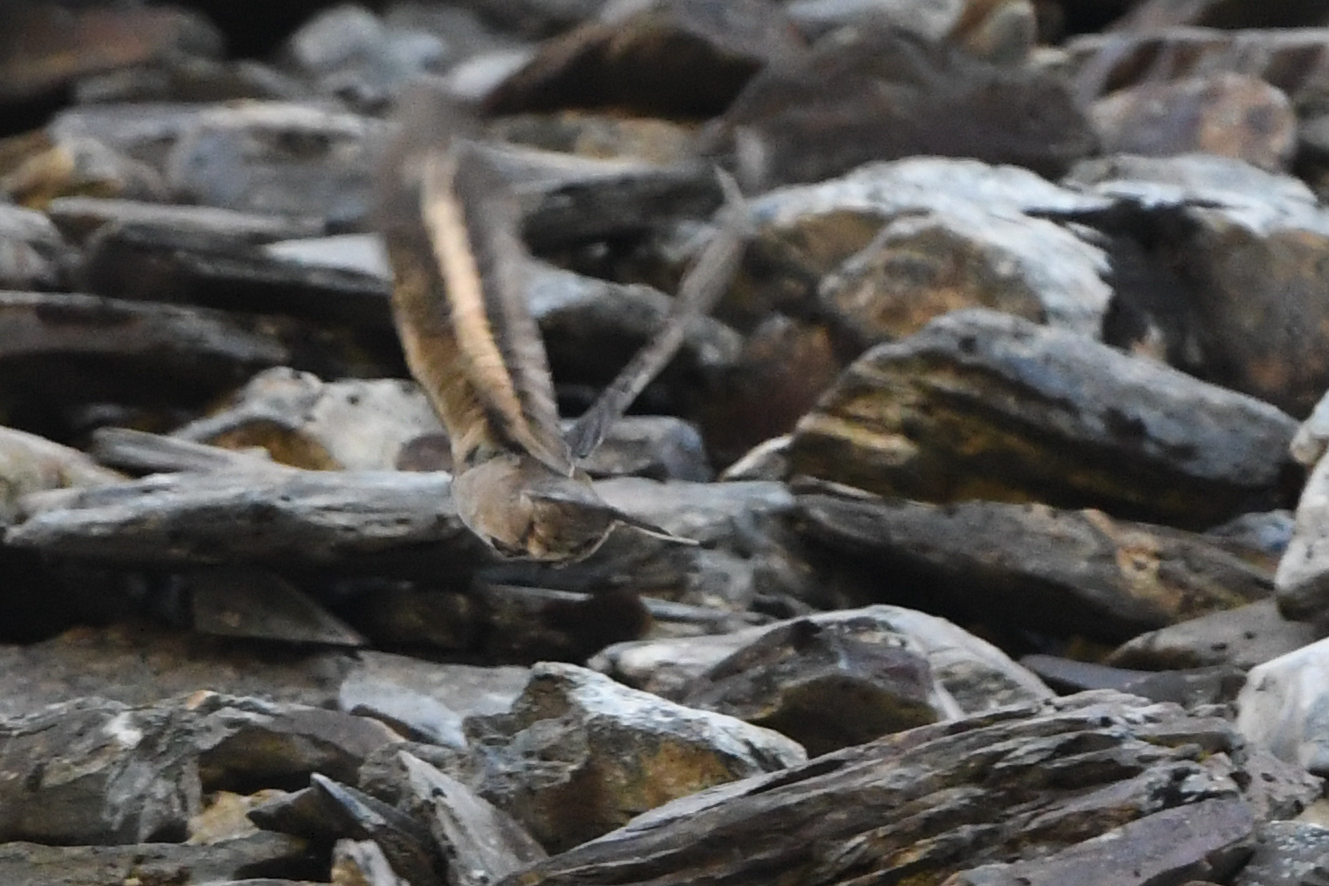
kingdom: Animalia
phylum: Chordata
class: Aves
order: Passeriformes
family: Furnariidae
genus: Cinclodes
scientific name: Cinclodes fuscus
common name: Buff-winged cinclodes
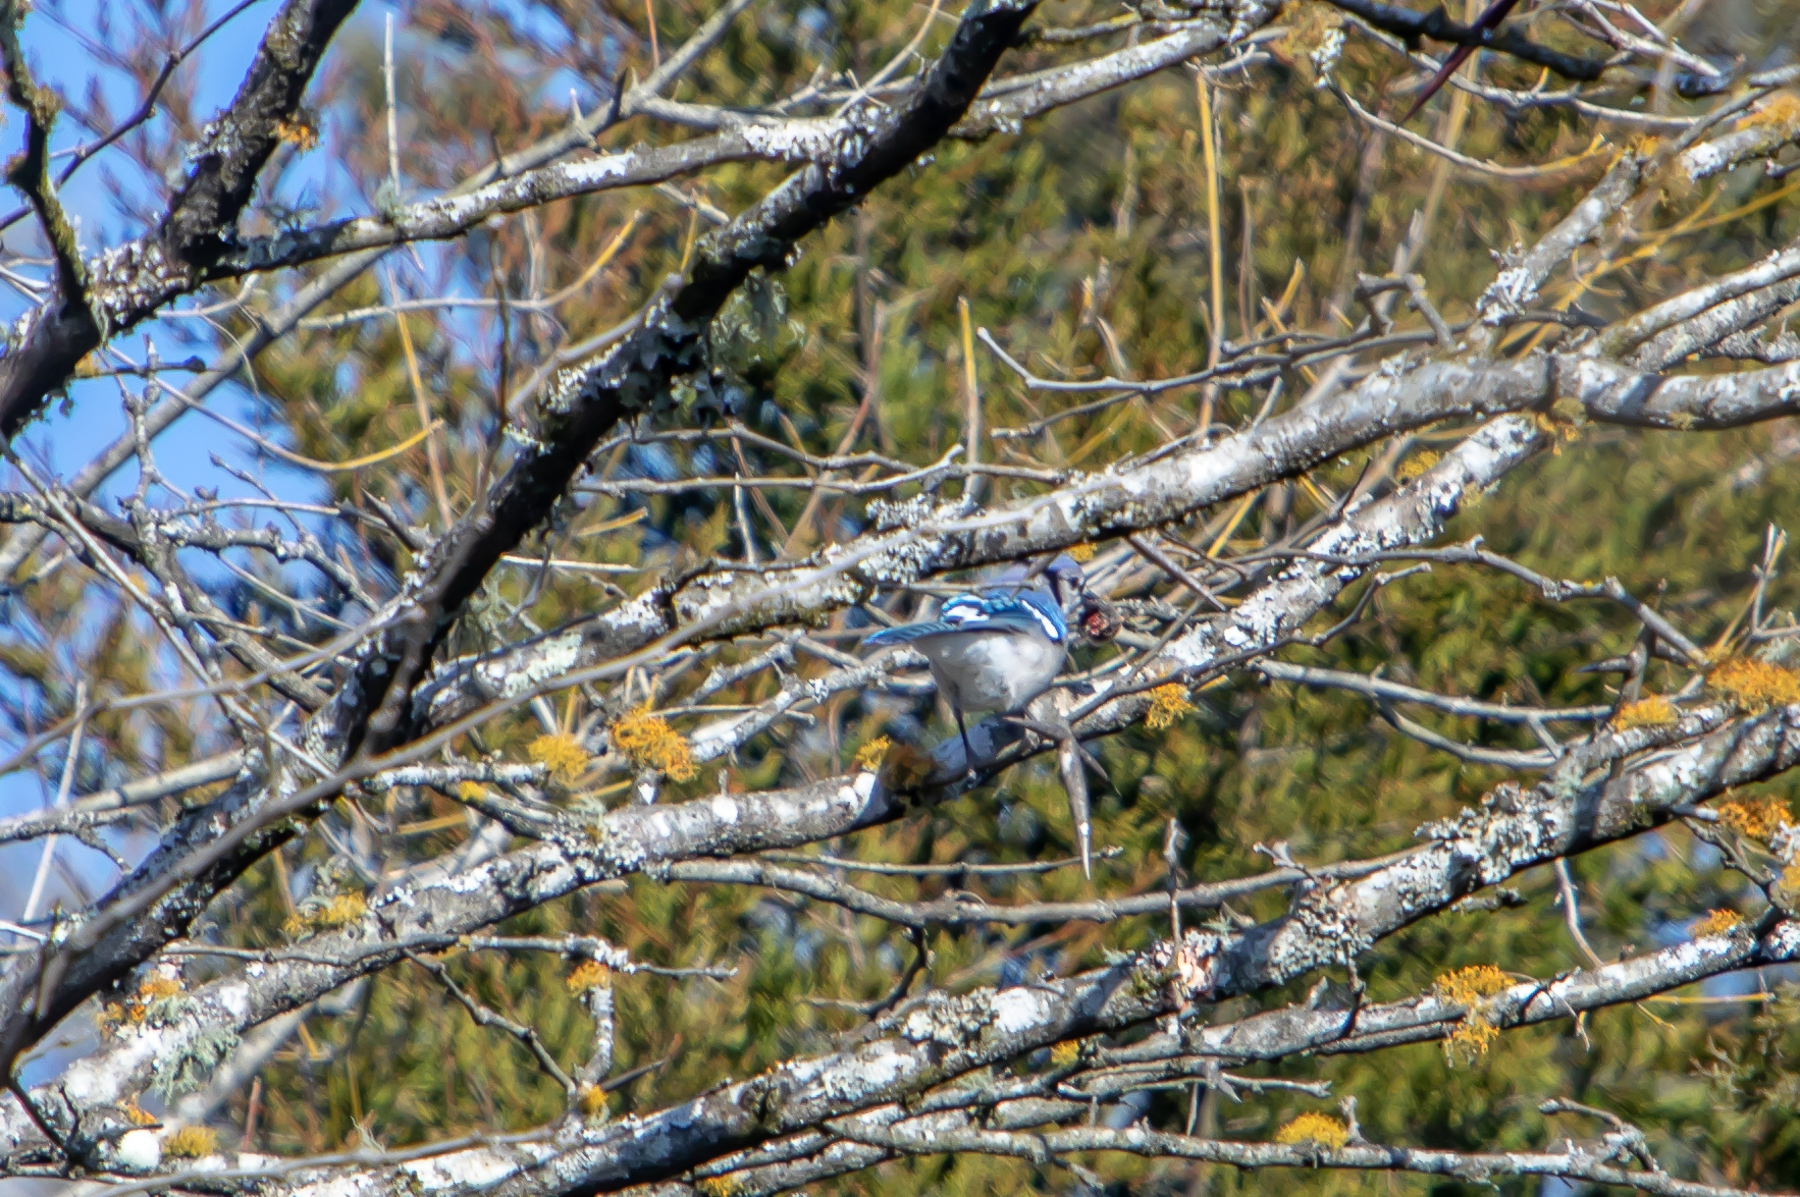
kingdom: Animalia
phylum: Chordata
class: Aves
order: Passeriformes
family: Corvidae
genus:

● ● ● ● ● ● ●

▶ Job
Quote all of the lines above word for word, leaving out the pictures.

▶ Reply
kingdom: Animalia
phylum: Chordata
class: Aves
order: Passeriformes
family: Furnariidae
genus: Cinclodes
scientific name: Cinclodes fuscus
common name: Buff-winged cinclodes
kingdom: Animalia
phylum: Chordata
class: Aves
order: Passeriformes
family: Corvidae
genus:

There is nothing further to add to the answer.